• [TASK REQUIREMENTS]
Please give the data below again in full, exactly as it stands.

[Skeletal landmark data]
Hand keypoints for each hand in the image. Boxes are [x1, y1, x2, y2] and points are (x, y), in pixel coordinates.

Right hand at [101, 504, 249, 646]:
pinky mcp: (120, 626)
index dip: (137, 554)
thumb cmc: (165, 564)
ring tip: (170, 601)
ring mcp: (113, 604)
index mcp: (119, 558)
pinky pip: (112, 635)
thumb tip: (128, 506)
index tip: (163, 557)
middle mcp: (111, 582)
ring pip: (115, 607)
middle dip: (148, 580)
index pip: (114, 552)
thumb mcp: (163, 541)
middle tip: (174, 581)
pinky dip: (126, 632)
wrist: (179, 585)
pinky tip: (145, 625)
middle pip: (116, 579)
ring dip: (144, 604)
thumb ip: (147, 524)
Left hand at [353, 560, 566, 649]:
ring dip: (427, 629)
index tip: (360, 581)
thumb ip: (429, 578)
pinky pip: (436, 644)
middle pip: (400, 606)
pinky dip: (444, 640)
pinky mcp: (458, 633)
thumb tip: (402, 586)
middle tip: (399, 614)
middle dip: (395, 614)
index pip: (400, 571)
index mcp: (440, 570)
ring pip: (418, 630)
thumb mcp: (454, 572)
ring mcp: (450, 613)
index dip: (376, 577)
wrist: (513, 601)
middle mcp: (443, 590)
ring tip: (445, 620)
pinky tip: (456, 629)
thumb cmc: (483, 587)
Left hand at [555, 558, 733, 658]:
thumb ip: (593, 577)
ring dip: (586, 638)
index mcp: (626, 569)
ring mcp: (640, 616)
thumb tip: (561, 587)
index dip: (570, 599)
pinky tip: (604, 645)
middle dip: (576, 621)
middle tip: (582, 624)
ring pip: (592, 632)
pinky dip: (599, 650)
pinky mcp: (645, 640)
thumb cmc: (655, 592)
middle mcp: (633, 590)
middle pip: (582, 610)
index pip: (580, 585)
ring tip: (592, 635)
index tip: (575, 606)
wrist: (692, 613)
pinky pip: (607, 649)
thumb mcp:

• [EXPECTED ANSWER]
Hand keypoints for each hand in the image. Boxes are [x1, y1, x2, y2] and points are (x, y), in pixel coordinates.

Right hand at [101, 504, 249, 646]:
pinky mcp: (120, 626)
index dip: (137, 554)
thumb cmc: (165, 564)
ring tip: (170, 601)
ring mcp: (113, 604)
index mcp: (119, 558)
pinky pip: (112, 635)
thumb tip: (128, 506)
index tip: (163, 557)
middle mcp: (111, 582)
ring pip: (115, 607)
middle dip: (148, 580)
index pip: (114, 552)
thumb mcp: (163, 541)
middle tip: (174, 581)
pinky dip: (126, 632)
wrist: (179, 585)
pinky tip: (145, 625)
middle pip: (116, 579)
ring dip: (144, 604)
thumb ip: (147, 524)
Left hand at [353, 560, 566, 649]:
ring dip: (427, 629)
index tip: (360, 581)
thumb ip: (429, 578)
pinky pip: (436, 644)
middle pip: (400, 606)
pinky dip: (444, 640)
pinky mcp: (458, 633)
thumb tip: (402, 586)
middle tip: (399, 614)
middle dip: (395, 614)
index pip: (400, 571)
index mcp: (440, 570)
ring pip: (418, 630)
thumb mcp: (454, 572)
ring mcp: (450, 613)
index dip: (376, 577)
wrist: (513, 601)
middle mcp: (443, 590)
ring tip: (445, 620)
pinky tip: (456, 629)
thumb cmc: (483, 587)
Left hand at [555, 558, 733, 658]:
thumb ip: (593, 577)
ring dip: (586, 638)
index mcp: (626, 569)
ring mcp: (640, 616)
thumb tip: (561, 587)
index dip: (570, 599)
pinky tip: (604, 645)
middle dip: (576, 621)
middle tip: (582, 624)
ring pip: (592, 632)
pinky dip: (599, 650)
pinky mcp: (645, 640)
thumb cmc: (655, 592)
middle mcp: (633, 590)
middle pip: (582, 610)
index pip: (580, 585)
ring tip: (592, 635)
index tip: (575, 606)
wrist: (692, 613)
pinky pip: (607, 649)
thumb mcp:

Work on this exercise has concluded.